Brian Bix, How Do You Explain Contracts Theory to Advanced Beginners?

Suzanne FarrellWhen I was young and danced, my first ballet class was for “advanced beginners?”  Why?  Well, I wasn’t a beginner — I taken a lot of dance classes before I took ballet.  I had tights; I had slippers.  All I need is a mask, and maybe Suzanne Farrell (right, with George Balanchine) would allow me the pleasure of a pas de deux. The class had everyone in it — from people like me who had no business being there — to borderline professionals who just took whatever class fit into their schedule so long as they liked the instructor or knew the instructor would leave them alone.   It was a great level, and I stuck with it throughout my years as  . . . well, let’s just say, as someone who took ballet classes.  Ten years in, and still an advanced beginner.  No shame in it.  

Brian BixDespite my experience with advanced beginning, I wasn’t sure what Brian Bix (left) had in mind with his Advanced Introduction to Contract Law and Theory.  It very quickly became clear to me that I would recommend this book to my students at the end of the semester as they are preparing for the exam.  It’s not something you can read before you take a contracts course.  It’s not really the kind of hornbook, larded with hypos and examples from the caselaw that I would assign as a supplement.  But it is a great, quick, efficient and reliable overview that one can use just at the point when you want to bring all of the concepts together in a coherent Gestalt.  

The tone is conversational and direct.  Professor Bix introduces a topic and then recounts the relevant rules.  Then, in separate paragraphs, he explains exceptions to the rule or situations where the rule does not apply even though one might think it would apply.  He assumes some familiarity with contract law — you already have the shoes and the tights; you just need to improve your technique and refresh your recollection so that you can distinguish a pas de cheval from a pas de chat.  Professor Bix makes the  transitions between the doctrinal sections seem obvious, effortless, and natural, but anybody who has ever tried to put together a syllabus knows how easy it is to make a faux pas by introducing a doctrine that relies on another doctrine that you haven’t yet explained.

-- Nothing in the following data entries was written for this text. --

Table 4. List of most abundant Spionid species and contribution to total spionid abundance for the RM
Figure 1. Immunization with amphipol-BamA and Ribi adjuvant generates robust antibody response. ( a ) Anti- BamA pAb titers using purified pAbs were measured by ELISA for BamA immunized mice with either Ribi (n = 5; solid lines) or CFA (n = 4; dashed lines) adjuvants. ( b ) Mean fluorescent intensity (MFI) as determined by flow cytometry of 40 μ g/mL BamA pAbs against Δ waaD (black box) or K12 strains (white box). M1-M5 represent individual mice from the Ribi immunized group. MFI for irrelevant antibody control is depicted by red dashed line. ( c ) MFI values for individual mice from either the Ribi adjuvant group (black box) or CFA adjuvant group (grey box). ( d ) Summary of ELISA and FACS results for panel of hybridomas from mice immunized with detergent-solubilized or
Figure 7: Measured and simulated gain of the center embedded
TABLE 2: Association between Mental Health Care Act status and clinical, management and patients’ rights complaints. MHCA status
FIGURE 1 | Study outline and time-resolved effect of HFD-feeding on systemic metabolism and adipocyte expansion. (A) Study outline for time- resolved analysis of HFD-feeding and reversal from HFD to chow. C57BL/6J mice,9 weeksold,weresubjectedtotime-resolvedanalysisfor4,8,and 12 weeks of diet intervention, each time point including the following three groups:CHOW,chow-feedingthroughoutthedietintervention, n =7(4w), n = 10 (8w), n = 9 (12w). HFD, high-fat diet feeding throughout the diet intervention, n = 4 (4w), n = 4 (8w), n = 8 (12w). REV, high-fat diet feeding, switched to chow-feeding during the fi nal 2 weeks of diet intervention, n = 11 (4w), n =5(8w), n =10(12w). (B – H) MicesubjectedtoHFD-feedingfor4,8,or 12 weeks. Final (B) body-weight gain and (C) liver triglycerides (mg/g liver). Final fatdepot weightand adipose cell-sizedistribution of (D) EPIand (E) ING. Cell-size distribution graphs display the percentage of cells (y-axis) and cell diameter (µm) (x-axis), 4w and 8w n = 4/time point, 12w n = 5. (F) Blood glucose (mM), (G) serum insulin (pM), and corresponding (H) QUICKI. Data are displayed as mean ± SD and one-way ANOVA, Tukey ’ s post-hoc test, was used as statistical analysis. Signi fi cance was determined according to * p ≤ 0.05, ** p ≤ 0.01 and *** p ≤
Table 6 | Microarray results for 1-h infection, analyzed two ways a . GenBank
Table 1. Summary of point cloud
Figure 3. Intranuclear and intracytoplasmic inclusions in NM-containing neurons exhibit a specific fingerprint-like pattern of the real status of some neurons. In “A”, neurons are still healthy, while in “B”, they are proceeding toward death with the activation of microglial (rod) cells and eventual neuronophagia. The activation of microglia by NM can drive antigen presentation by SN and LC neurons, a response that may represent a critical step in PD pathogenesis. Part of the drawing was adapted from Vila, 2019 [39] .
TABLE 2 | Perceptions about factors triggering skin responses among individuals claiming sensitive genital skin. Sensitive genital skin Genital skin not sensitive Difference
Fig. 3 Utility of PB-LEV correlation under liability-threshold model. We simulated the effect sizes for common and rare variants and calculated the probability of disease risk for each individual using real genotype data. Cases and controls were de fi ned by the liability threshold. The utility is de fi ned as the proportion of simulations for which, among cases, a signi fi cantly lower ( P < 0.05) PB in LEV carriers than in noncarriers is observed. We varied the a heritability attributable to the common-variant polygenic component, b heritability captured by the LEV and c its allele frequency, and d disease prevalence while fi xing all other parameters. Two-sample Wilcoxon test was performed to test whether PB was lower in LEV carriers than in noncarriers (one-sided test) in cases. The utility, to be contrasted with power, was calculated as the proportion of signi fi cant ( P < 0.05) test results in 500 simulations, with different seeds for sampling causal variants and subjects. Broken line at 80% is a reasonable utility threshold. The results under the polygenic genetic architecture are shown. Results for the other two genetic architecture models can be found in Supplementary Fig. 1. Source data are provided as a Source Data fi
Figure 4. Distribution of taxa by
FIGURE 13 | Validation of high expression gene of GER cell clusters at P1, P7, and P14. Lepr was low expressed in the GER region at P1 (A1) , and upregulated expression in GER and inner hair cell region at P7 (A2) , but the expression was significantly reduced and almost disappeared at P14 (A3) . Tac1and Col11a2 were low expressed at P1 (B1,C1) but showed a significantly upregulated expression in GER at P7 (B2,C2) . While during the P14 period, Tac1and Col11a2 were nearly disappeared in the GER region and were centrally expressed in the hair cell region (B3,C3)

Advance IntroHaving accomplished a brisk and efficient summary of contracts doctrine in eighty pages, Professor Bix then devotes just over twenty pages to contracts theory.  Contracts is a practical subject, and so Professor Bix notes, theoretical approaches to contract law tend to combine explanation, rational reconstruction, and justification.  He then provides a nifty summary of the major approaches to contracts theory.  I usually start my course with an overview of theoretical approaches to contracts law, and throughout the course, I remind students of those approaches as they inform the opinions that we read.  The way Professor Bix organizes this material offers an opportunity to look at it afresh.  

Professor Bix starts with Charles Fried’s theory of contract as promise and critiques of that, which construe contracts as being more about consent or reliance.  Next he reviews theories that think about contracts as creating property rights.  He then moves on to relational contracts, efficiency perspectives on contracts rules, and critical approaches, which focus on modern contracts of adhesion and can transform the view of contract as being about consent into a tool for challenging the legitimacy of form contracting. 

Professor Bix provides useful perspectives on contracts law and theory.  It is a valuable book to have, as  I suggested earlier, for students seeking to firm up their grasp of contracts law.  It is also a good book for them to have on their shelves as they move into practice so that they can quickly brush up on areas of contracts doctrine as they arise.  And for those of us who like to not only practice law but also to understand what ideas underlie it, the book is one to which one can return to remind oneself of the contending theories about what animates contracts law.  And then one can make use of Professor Bix’s footnotes and bibliography to explore matters further.  In contracts, as in ballet, we can all use the occasional master class for advanced beginners.